[[ Source document, beginning ]]
Arts DEVO

True crime, beer and Arts DEVO’s personal stylist

Bigfoot 2012 is here. You can stop reading now.

Bigfoot 2012 is here. You can stop reading now.

True crime Recently, Arts DEVO was up especially early, surfing the web, drinking the morning’s first cup of coffee and stalking his past, when he stumbled upon the website for his high school alma mater and its alumni page. There, mixed in with information on reunions and how to join the Alumni Association, was a link to the “Memorial Page” where the names of former students who have died have been arranged by graduation year. I naturally went straight to my class, and to my surprise there were six names from the class of 1987. It’s a small school, and I would not have guessed that six people my age, people I’d grown up with, would be dead already. Admittedly, at 42, I haven’t given dying a great deal of thought. This definitely got me thinking.

Two of the people on the list had died during our senior year, in separate auto accidents. Curious about what happened to the others, I started poking around online.

One classmate, someone I went to school with from second grade through our senior year, died in Chico, in 1993, two months before I married my wife here at the age of 23. Another died just this past December, after “succumbing to a long battle [with] cancer.” He was 43.
[[ Source document, end ]]
[[ Stored data, beginning ]]
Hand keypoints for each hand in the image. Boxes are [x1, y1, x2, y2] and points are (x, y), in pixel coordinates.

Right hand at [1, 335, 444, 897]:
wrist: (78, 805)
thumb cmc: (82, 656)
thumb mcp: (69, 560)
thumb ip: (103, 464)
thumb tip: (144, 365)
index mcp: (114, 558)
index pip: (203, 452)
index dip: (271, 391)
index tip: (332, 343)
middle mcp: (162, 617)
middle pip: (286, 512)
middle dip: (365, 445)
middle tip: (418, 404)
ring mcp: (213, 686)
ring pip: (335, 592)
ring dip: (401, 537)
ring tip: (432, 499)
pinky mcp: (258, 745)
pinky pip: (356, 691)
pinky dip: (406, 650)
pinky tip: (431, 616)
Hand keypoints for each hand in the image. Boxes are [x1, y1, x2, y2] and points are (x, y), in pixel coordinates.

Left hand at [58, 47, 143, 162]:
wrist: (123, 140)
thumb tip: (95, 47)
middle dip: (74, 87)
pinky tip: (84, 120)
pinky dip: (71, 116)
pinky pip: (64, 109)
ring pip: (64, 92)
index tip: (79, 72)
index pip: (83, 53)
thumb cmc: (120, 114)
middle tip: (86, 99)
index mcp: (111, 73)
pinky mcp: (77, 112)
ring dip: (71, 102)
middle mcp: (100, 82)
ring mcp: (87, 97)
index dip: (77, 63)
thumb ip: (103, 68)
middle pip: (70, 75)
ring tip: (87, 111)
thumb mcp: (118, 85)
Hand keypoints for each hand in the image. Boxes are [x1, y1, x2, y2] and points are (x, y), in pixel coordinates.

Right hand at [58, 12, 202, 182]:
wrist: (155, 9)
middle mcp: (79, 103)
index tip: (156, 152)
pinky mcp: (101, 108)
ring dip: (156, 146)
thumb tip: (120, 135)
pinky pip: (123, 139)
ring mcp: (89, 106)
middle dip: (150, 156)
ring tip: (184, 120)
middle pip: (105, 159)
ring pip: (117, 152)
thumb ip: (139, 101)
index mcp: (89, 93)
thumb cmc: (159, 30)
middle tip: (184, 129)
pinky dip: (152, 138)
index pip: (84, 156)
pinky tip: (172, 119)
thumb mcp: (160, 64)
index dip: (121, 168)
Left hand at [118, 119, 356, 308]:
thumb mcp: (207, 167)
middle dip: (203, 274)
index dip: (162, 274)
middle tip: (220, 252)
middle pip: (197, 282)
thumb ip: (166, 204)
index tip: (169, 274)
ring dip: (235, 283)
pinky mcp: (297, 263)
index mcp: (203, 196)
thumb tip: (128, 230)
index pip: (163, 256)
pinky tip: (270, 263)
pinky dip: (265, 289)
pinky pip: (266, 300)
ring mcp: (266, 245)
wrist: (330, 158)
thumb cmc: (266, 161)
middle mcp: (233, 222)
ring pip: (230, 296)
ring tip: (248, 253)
[[ Stored data, end ]]
Work instructions –
A. Could you revise the part of the Arts DEVO column that opens with the words containing "True crime Recently, Arts" and closes with "got me thinking.", putting "tea" in place of "coffee"?
B. How would the Arts DEVO column go on from where it stops?
The material has no connection to the Arts DEVO column.

Answers for the tasks –
A.
True crime Recently, Arts DEVO was up especially early, surfing the web, drinking the morning’s first cup of tea and stalking his past, when he stumbled upon the website for his high school alma mater and its alumni page. There, mixed in with information on reunions and how to join the Alumni Association, was a link to the “Memorial Page” where the names of former students who have died have been arranged by graduation year. I naturally went straight to my class, and to my surprise there were six names from the class of 1987. It’s a small school, and I would not have guessed that six people my age, people I’d grown up with, would be dead already. Admittedly, at 42, I haven’t given dying a great deal of thought. This definitely got me thinking.

B.
As I scrolled through the other years on the memorial page I stopped at the name of the brother of someone from my class. I Googled his name, and the story of his death appeared under the headline: “Father, son dead in Monday stabbings.” The 2006 story and its follow-ups went on to say he had apparently attacked his father in his father’s kitchen, stabbing him repeatedly. His father reportedly responded in self-defense, fatally wounding his son before dying himself. That was obviously way more of a story than I’d bargained for.

There are many ways to be separated from this mortal coil, and I guess it shouldn’t be so surprising that those within my life’s sphere aren’t immune to even the most gruesome scenarios. But I am shocked. And I’m sad for both men and their family that things ended in such a horrible way.

On a much less depressing note: Beer! By now you’ve undoubtedly heard the huge news from folks at Sierra Nevada Brewing Co.: That’s right, the 2012 edition of Bigfoot Ale has been released! Good days ahead! … Oh, and there was also the little matter of our friendly neighborhood craft brewers officially announcing last Wednesday that they had chosen a site for their East Coast expansion: the western North Carolina town of Mills River. It was actually damn exciting to watch television footage of N.C. Gov. Beverly Perdue as she made the announcement and toasted brewery owner Ken Grossman and his son Brian with a cup of Chico-grown ale at the future site of Sierra Nevada II. The plan is to have the second brewery—and its 90-or-so workers—up and running by early 2014.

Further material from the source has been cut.